New Attorney General Mark Brnovich has resumed Arizona's legal battle to deny driver's licenses for young immigrants covered by the federal government's deferred action program. 

In a legal filing Friday, Brnovich appealed an order by U.S. District Court Judge David Campbell from December that the state must give licenses to young adult immigrants known as "Dreamers" — those living in Arizona and covered by the Deferred Action for Childhood Arrivals program.

A request for comment on the legal move from either Gov. Doug Ducey's office or the attorney general's office went unanswered. 

"Enough is enough," said Arizona Democratic Party Chair Alexis Tameron.

With the repeat of the appeal, Brnovich "is carrying on in the unfortunate tradition of his predecessor Tom Horne by wasting taxpayer time, money and legal credibility to appeal to a small faction of extreme ideological supporters," Tameron said in a press release Friday afternoon.

Campbell's decision last year overturned a 2012 executive order by then-Gov. Jan. Brewer, which blocked state officials from accepting work papers from DACA recipients. 

As Arizona had barred issuing a license to anyone not "authorized under federal law," DACA recipients found themselves legally able to remain in the state and work, but unable to drive. 

The protracted legal battle has wound through the U.S. court system, first through a three-judge panel, through the Ninth Circuit under Campbell, and then ultimately to the U.S. Supreme Court. 

On Dec. 17, the U.S. Supreme Court Justice Anthony Kennedy rejected a last-minute appeal to block "Dreamers" from getting licenses and kicked the decision back to Campbell. 

This set up a final decision on Dec. 19, when Campbell ordered the state to grant licenses beginning the following Monday. 

The case affects at least 22,000 in Arizona who were granted work permits under President Barack Obama's 2012 decision to grant deferrals for young people from immigration proceedings and deportation.

The state reacted immediately after the president had announced the 2012 DACA program. 

Before August 2012, the state Department of Transportation listed federal employment authorization documents as proving an authorized presence that allowed a driver's license to be issued.

However, on Aug. 15, 2012, Brewer issued an executive order telling state officials they could not accept work papers from DACA deferred action recipients, who are immigrants who were brought here illegally as children who are allowed to stay in the United States for renewable two-year terms without fear of being deported.

Immigrants covered under the program are required to apply for work authorization documentation, which can be used to apply for a driver’s license in Arizona. 

After a suit was filed, the state again changed its policies, refusing to issue licenses to recipients of some other forms of deferred action, including crime victims and domestic violence survivors.

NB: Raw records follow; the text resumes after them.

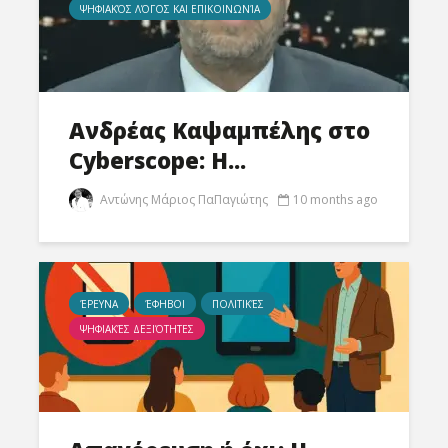
ΨΗΦΙΑΚΌΣ ΛΌΓΟΣ ΚΑΙ ΕΠΙΚΟΙΝΩΝΊΑ
Ανδρέας Καψαμπέλης στο
Cyberscope: Η...
Αντώνης Μάριος ΠαΠαγιώτης
10 months ago
ΈΡΕΥΝΑ
ΈΦΗΒΟΙ
ΠΟΛΙΤΙΚΈΣ
ΨΗΦΙΑΚΈΣ ΔΕΞΙΌΤΗΤΕΣ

This change attempted to keep the policy from violating the Equal Protection Clause of the U.S. Constitution, as claimed in the suit.

An appeals judge rejected this. 

"We hold that Plaintiffs are likely to suffer irreparable harm unless Defendants’ policy is enjoined," the judge wrote. The state policy is a major barrier to employment for people who are required to apply for work permits under DACA, the court said.

Further, the policy means the state impermissably "assumes for itself the federal prerogative of classifying noncitizens. "Because Arizona issues licenses to some who fall under other types of deferred action programs, the policy is an equal protection violation, the court ruled."

In both cases, the federal government has allowed noncitizens to remain in the United States, has pledged not to remove them during the designated period, and has authorized them to work in this country," the judge wrote.

Brewer's policy "appears intended to express animus toward DACA recipients themselves, in part because of the federal government's policy toward them. Such animus, however, is not a legitimate state interest," the court said.